With 230 employees and more than 400 older adults under her care at Friendship Village of South Hills, Bobbi Jo Haden has a lot of responsibilities to juggle.
“You have to be a very patient person to work in this environment,” she says of the life-care retirement community.
To practice patience, Haden slows down her busy schedule to devote personal attention to employees and residents alike. From handwritten notes to working alongside her staff, the personable Haden demonstrates how much she cares for individuals at the nonprofit, which reported 2008 revenue of nearly $19 million.
Smart Business spoke with Haden about how to make the time to get to know your employees and become a patient leader.
Q. What’s the first step to becoming a patient leader?
Leaders are being asked to do more with less. And they put themselves under time constraints: ‘This meeting can only last 20 minutes, and then I have X, Y and Z to do.’
Well, being patient doesn’t put yourself on a time frame. Granted, that meeting may take longer than you anticipated, but in the long run, it’s going to save you a whole lot of time.
So you can’t shortcut through your messages, and you can’t put yourself on such a tight time constraint that you actually are limiting your potential as well as the message that you’re delivering.
Q. How do you make time for your employees?
We’ve gotten so caught up in the technology age — e-mail, phones, cell phones, pagers — that we don’t communicate like we used to.

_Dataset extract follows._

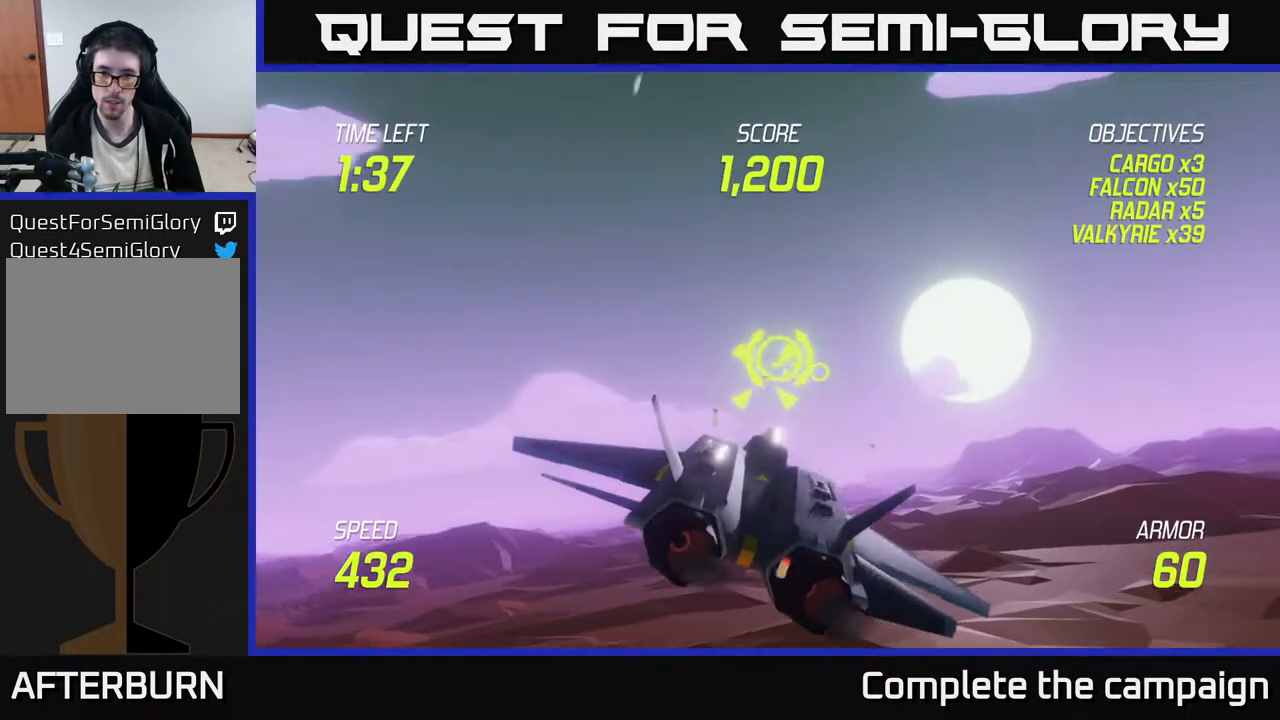
{"buttons": [], "left_stick": "left", "events": [[100, "left_stick", "center"], [150, "R2", "up"], [150, "left_stick", "left"], [250, "R2", "down"], [333, "R2", "up"]]}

How hard is it to drop a note? I would venture to say that most leaders don’t take the time to write a thank-you note to a staff member that performed very well. They may send an e-mail, or they may say thank you. But drop a card.
(The residents), they write notes all the time, and they send notes to me saying, ‘I just want you to know that this person … ’ and so on. (I tell the employee), ‘I received this note from such-and-such resident. You went above and beyond. We want to thank you.’ I post it on the bulletin board so all the residents see it, all of the employees see it.

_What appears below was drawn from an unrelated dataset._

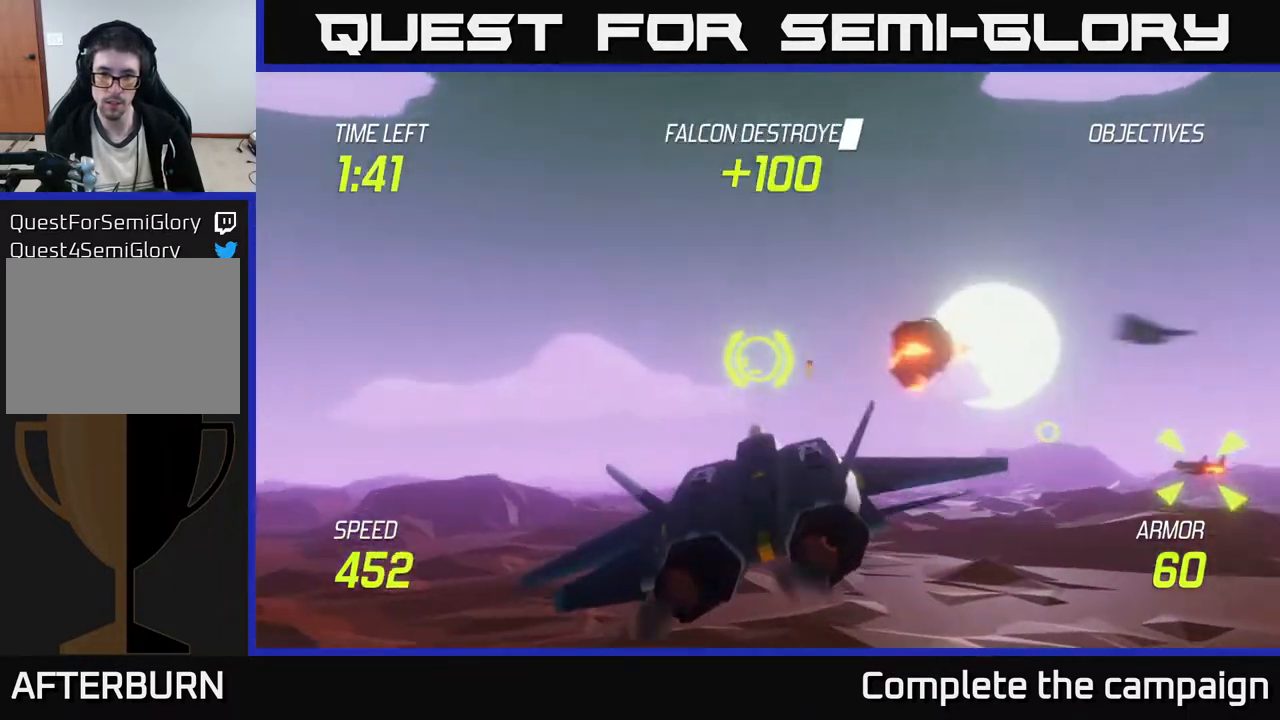
{"buttons": [], "left_stick": "right", "events": [[83, "L2", "down"], [150, "L2", "up"], [233, "L2", "down"], [317, "L2", "up"], [333, "left_stick", "right"]]}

It’s important to do that, and that’s something that we got away from. I find myself sending an e-mail to someone who’s right next door to my office, or we’re calling or sending a text. We have all these methods of communication but what do most businesses still complain about? Communication.
There’s more ways to communicate today than ever before, but it’s still a problem in any organization. So taking the time to be personable, it goes a long way.
I send birthday cards annually to each employee and write a personal note. The card not only wishes them a happy birthday but also expresses appreciation for their work, dedication and services they provide.
Q. How do you get to know your employees on a more personal level?
It’s not something that you wake up and automatically can do. It’s something that people have to dedicate their time to do.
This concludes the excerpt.